Thursday, December 17, 2009

Pedro Costa, finally....

Criterion has finally announced the date for the Pedro Costa Box Set: March 30, 2010.



So that means my 3.5+ year search for Costa's films can finally end.

2006: The search started around the same time that Mark Peranson asked his Cinema Scope readers to "Vote for Pedro", Costa that is.

2007: The Pedro Costa film series traveled through North America but only touched down in two Canadian Cities (Toronto & Vancouver). I had planned on going to the Vancouver one but the plan fell through.

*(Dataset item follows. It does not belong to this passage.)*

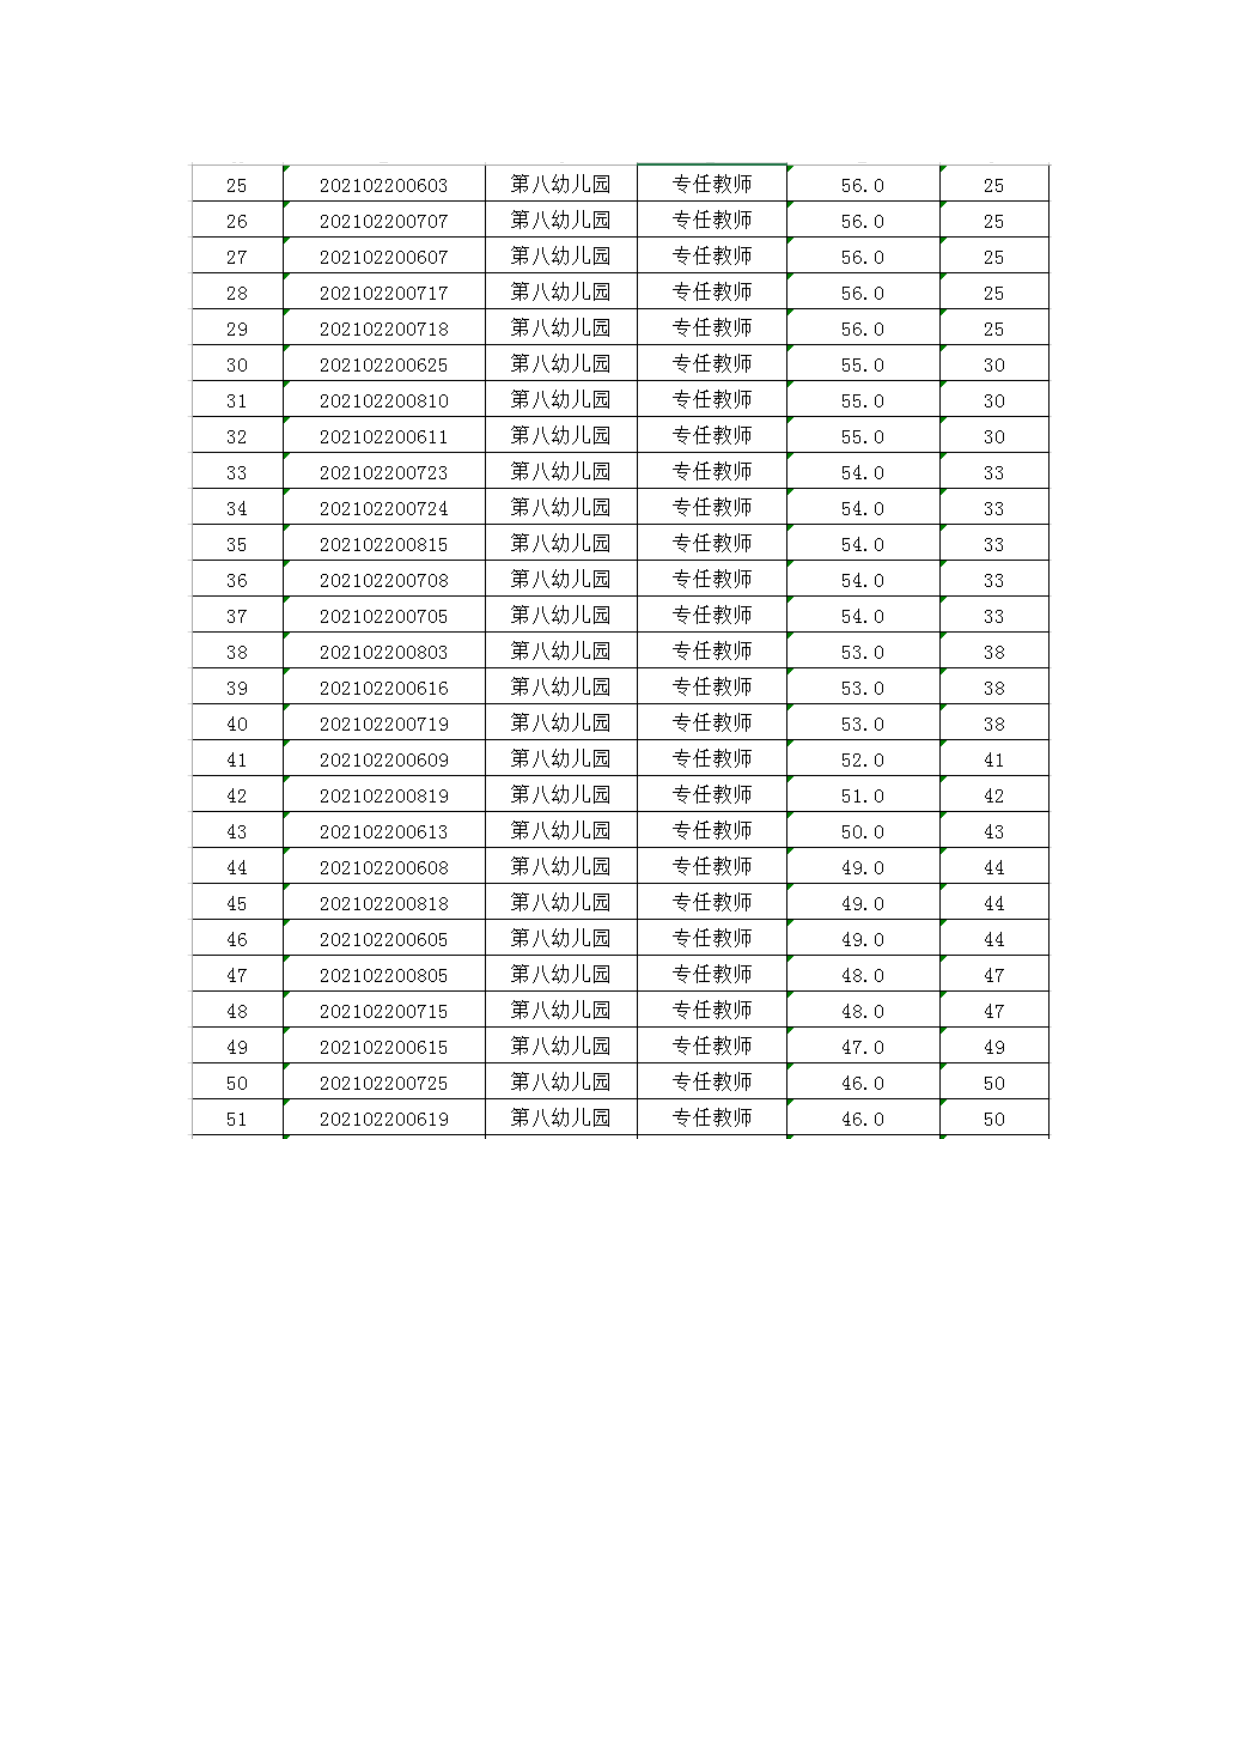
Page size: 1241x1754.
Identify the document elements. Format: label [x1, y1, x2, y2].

picture [187, 162, 1052, 1139]
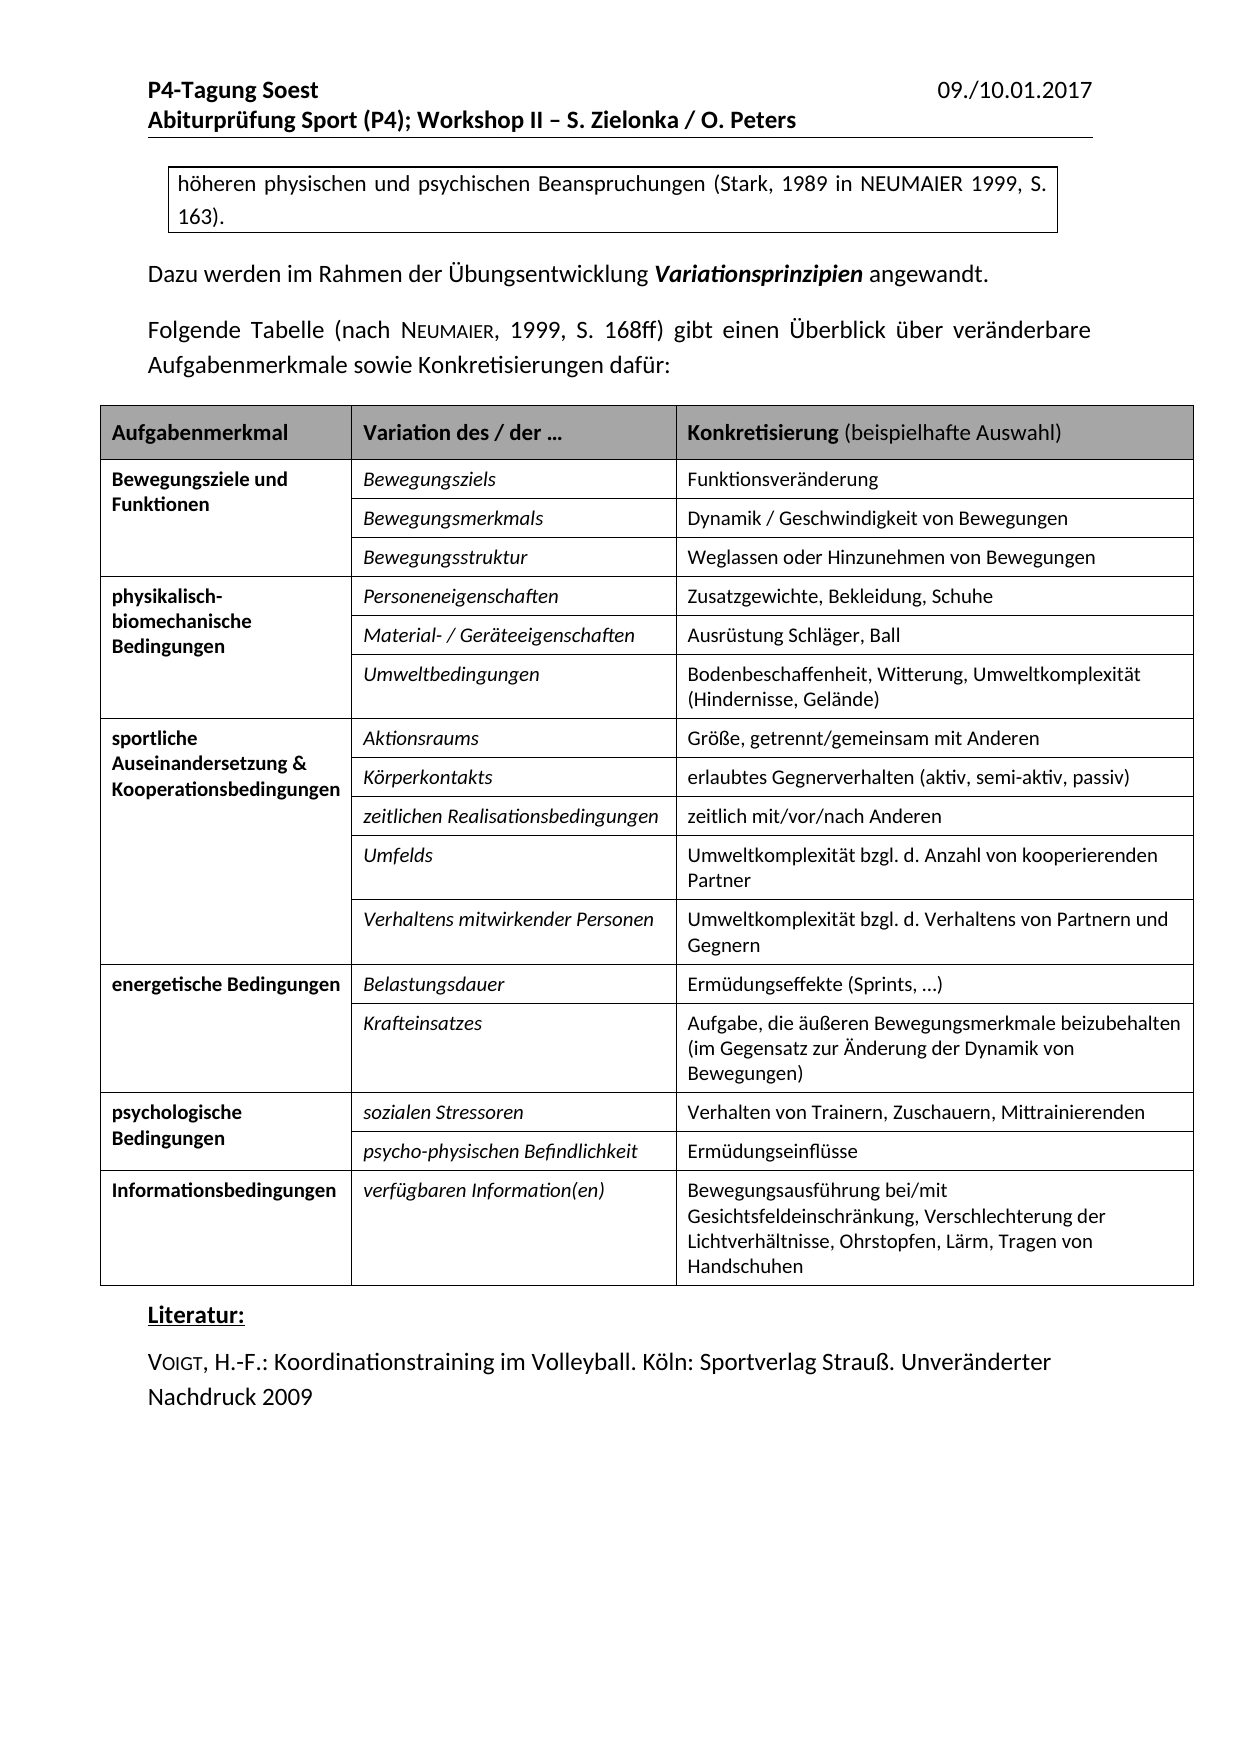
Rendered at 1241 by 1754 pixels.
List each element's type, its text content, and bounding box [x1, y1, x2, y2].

2008: Cinema Scope announced that they would give away copies of Costa's Colossal Youth for new and existing subscribers. Unfortunately, nothing come of that.

2009: Rumours of Criterion releasing Costa's films began to surface. Then a glimmer of hope arrived courtesy of Second Run DVD in the UK who released Costa's first feature O Sangue in the fall. Shortly after, Criterion announced that Costa's Fontainhas trilogy would be released in "Early 2010".

And now, there is a date. Finally!!!!!!!

This also means that I can finally choose a Costa film to represent Portugal in my 2010 Movie World Cup. Although, if I had this information a few weeks ago, I surely would have had a more involved dialogue with my mystery caller, whose identity still lurks in the shadows.